Zilebesiran is currently investigational and available only through clinical trial enrollment for resistant hypertension
Yes, subcutaneous zilebesiran is available for enrollment in clinical trials for patients with resistant hypertension, including those on at least two oral antihypertensives with a diuretic. The drug is not yet FDA-approved for routine clinical use but is being actively studied in the KARDIA trial program 1.
Current Clinical Trial Status
Zilebesiran is an RNA interference therapeutic that inhibits hepatic angiotensinogen synthesis, providing sustained blood pressure reduction for approximately 6 months after a single subcutaneous injection 1. The 2024 ESC Guidelines specifically mention this agent as an investigational therapy that has shown promise in phase 2 trials, with a single dose reducing 24-hour blood pressure over approximately 6 months 1.
KARDIA Trial Program
The most relevant trial for your patient population is KARDIA-2, which specifically evaluated zilebesiran as add-on therapy in patients with uncontrolled hypertension despite standard treatment 2:
- Study Design: Patients received run-in treatment with indapamide 2.5 mg, amlodipine 5 mg, or olmesartan 40 mg for at least 4 weeks
- Eligibility: 24-hour mean ambulatory systolic BP 130-160 mmHg despite treatment
- Intervention: Single subcutaneous dose of zilebesiran 600 mg vs placebo
- Results at 3 months:
- With indapamide: -12.1 mmHg reduction (95% CI, -16.5 to -7.6; P < .001)
- With amlodipine: -9.7 mmHg reduction (95% CI, -12.9 to -6.6; P < .001)
- With olmesartan: -4.5 mmHg reduction (95% CI, -8.2 to -0.8; P = .02)
KARDIA-3 is currently enrolling to evaluate cardiovascular outcomes in a larger global population 3.
Safety Profile from Clinical Trials
The safety data from completed trials shows 2, 4:
Common adverse events (generally mild and self-resolving):
- Hyperkalemia: 5.5% vs 1.8% placebo
- Hypotension: 4.3% vs 2.1% placebo
- Acute kidney injury: 4.9% vs 1.5% placebo
- Injection site reactions: most common drug-related event
Important caveat: Most episodes were mild and resolved without medical intervention. No serious hypotension or renal impairment requiring intervention was observed in short-term studies 5, 6.

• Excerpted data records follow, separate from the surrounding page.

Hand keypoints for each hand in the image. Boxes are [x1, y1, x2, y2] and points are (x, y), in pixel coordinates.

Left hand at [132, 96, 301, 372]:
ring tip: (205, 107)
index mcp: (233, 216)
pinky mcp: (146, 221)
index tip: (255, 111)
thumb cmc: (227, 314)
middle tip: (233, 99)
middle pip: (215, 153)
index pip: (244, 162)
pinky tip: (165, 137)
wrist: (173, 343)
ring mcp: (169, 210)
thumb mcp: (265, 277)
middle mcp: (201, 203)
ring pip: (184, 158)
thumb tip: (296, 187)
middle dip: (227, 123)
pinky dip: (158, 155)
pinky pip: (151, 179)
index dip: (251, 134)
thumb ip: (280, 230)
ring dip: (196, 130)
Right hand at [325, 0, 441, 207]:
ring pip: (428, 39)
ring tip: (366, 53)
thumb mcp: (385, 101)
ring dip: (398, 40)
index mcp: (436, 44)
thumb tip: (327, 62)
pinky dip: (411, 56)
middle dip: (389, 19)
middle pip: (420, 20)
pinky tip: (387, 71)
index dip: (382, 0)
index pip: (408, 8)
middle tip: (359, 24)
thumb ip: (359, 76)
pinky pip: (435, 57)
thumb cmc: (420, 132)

Patient Selection Considerations
Your patient would be appropriate for trial enrollment if they meet these criteria:
Inclusion factors:
- Uncontrolled BP despite ≥2 antihypertensive agents (including a diuretic)
- 24-hour ambulatory systolic BP 130-160 mmHg
- Adherent to current medication regimen
Relative contraindications based on trial exclusions:
- Serum potassium >4.5 mmol/L (increased hyperkalemia risk)
- eGFR <45 mL/min/1.73m² (increased renal adverse events)
- Pregnancy or planning pregnancy (long duration of action is problematic)
- Volume depletion states (theoretical concern with prolonged RAAS suppression) 7
Current Standard of Care While Awaiting Trial Enrollment
The 2024 ESC Guidelines provide clear recommendations for resistant hypertension management that should be implemented first 1:
Step 1: Reinforce lifestyle measures, especially sodium restriction <2.4 g/day
Step 2: Add low-dose spironolactone (25 mg daily) as the preferred fourth-line agent
Step 3: If spironolactone not tolerated or contraindicated:
- Eplerenone (alternative MRA)
- Amiloride (potassium-sparing diuretic)
- Higher-dose thiazide-like diuretic (chlorthalidone preferred over hydrochlorothiazide) 8
- Loop diuretic if eGFR <30 mL/min/1.73m²
- Bisoprolol or doxazosin
Step 4: Consider renal denervation at medium-to-high volume centers after shared decision-making 1
How to Access Clinical Trials
To enroll your patient:
- Search ClinicalTrials.gov for "zilebesiran" and "KARDIA" to identify active sites
- Contact trial coordinators at participating centers (150 sites across 8 countries were involved in KARDIA-2) 2
- Ensure proper documentation of resistant hypertension with 24-hour ambulatory BP monitoring (required for trial entry)
- Exclude pseudoresistance before referral: white coat effect, medication nonadherence, suboptimal drug regimen 9
Critical Limitations to Discuss
The modest BP reduction in KARDIA-1 (10-15 mmHg) means zilebesiran will likely require combination therapy rather than monotherapy 7, 4. This somewhat limits its advantage for adherence compared to optimized conventional therapy.
The long duration of action (6 months) is both an advantage and a risk: during volume depletion, sepsis, or unexpected pregnancy, you cannot simply discontinue the drug 7. This requires careful patient selection and counseling.
High sodium intake attenuates efficacy based on Part B of the phase 1 trial 5, so lifestyle modification remains essential even with this novel therapy.